We had brought bubbles to play with, which they loved chasing and it was also great walking round and trying to find people we knew. There wasn't really much else on for the kids, which did disappoint me a little. It was rather lucky the weather was nice so we could just spend the time outdoors, cheering on other runners and generally exploring. 


As the day continued you began to hear runners planning laps with teams, adjusting strategies and making plans for the night. I had a double lap to do just before putting the kids to bed and then another double in the early hours of the morning. I wish I had taken my phone with me for the early hours but had opted to leave on charge in the tent. My first of the double was freezing cold and I ran with my hoody on. It was pitch black and I used my head torch. I run with an LED Lenser NEO 10R torch as I can wear it as either a head torch or chest torch. I could see all the lights of the other runners over in the distance and set against the dark and misty background it was just beautiful.

The mist continued through the woods. The majority of the solo runners were now walking and I would chat with them on my way round.
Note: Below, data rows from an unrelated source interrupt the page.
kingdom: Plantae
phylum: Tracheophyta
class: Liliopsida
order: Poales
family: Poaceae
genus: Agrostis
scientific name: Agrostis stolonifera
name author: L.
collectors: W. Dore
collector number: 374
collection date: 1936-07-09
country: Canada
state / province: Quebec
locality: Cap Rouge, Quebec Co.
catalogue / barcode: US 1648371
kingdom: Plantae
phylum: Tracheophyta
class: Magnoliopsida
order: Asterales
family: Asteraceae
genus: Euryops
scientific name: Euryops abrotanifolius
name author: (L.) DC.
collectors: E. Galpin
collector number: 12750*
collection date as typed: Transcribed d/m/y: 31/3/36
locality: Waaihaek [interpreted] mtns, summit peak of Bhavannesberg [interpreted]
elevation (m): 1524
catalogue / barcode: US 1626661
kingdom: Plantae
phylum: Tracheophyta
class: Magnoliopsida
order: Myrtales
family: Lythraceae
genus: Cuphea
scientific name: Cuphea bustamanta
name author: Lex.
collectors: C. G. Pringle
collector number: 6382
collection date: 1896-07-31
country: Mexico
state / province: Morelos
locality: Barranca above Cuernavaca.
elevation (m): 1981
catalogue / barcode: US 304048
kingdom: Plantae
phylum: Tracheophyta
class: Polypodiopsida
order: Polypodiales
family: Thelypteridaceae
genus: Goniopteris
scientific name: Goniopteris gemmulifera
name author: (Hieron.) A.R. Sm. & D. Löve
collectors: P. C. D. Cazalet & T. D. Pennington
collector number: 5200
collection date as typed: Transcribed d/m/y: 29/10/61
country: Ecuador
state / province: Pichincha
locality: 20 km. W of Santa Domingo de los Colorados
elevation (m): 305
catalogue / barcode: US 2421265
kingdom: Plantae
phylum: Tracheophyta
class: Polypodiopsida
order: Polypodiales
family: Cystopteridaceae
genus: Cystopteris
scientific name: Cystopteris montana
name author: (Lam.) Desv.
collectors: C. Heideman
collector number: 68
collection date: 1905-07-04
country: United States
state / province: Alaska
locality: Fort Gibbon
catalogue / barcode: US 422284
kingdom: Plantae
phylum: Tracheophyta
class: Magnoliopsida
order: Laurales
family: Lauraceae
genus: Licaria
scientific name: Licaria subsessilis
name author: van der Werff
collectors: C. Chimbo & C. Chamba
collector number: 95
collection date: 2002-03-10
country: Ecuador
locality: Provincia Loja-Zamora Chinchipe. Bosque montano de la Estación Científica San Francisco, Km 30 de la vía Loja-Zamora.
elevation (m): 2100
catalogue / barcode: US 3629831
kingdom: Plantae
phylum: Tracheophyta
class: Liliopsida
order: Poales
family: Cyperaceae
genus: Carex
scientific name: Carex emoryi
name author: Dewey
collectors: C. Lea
Full admiration of what they were undertaking. The course was much quieter at this time of night and it felt a lot different to running in the day. My head torch highlighting where I needed to put my feet to avoid tripping over the roots and rocks. Other runners using the beam from my head torch because theirs had run out of battery. One lady runner was having her own private disco as her head torch would work intermittently and for varying amounts of times. 

It was really peaceful, if not a little cold.

I completed the first of the double and set off around the course again, this time the sun was starting to make an appearance and the pitch black was replaced by a golden haze. Slowly getting brighter, the colours appearing over the fields were stunning. I longed again for my camera. I wanted to stay on and run a third lap. I think I had been given the best time slots, first running in pitch dark and mist to slowly watching the sunrise, it was amazing. I handed over to my team mate and went back to bed, getting ready for my final lap at 10.30ish.

The next part of the morning is some what a blur, quite literally. As I climbed back into my bed, which Little Man was also sharing with me he turned over and poked his fingers in my eye. In doing so his rather sharp nails tore my lens. I was in agony.

My eye would not open. It filled with tears and every time I tried to open it I was struck with a sharp pain. I tried my best to get the kids ready and myself ready but knew I needed medical help so I went to the first aid tent. They couldn't do anything for me. I couldn't see. People looked like vampires from twilight, all shiny. Nothing was sharp and I couldn't focus. Determined not to let my team down I ran my last lap blind. Listening to the sounds of people footsteps around me and trying to remember the course from the early hours of the morning.

I finished with enough time that if I had been able to see I would have done another lap, but the pain in my eye was too much and I stopped at 6 laps, 30 miles. Luckily because we had a pre booked tent we didn't have to take a tent down and just had to put our bags in the car. First aid agreed to wash my eye in case of any grit from the run and I made my way to hospital with my Mum.


Not the ending I had hoped for for Endure 24, 6 laps and an injury! It took just over a week for my sight to return to normal and a month later I am just about able to work on the computer without too much pain. Despite the bad ending Endure 24 was a lot of fun, so much so I am already booked for next year. This time as a pair! Cannot wait to tackle the challenge again! In fact I enjoyed the 24 hour challenge so much I have looked into other 24 hour races and even Revolve24, a 24-hour cycling endurance challenge hosted on the UK’s favourite motor circuit Brands Hatch, if it had been on another date I would have signed up! Let me know if you know of any other 24 hour challenges!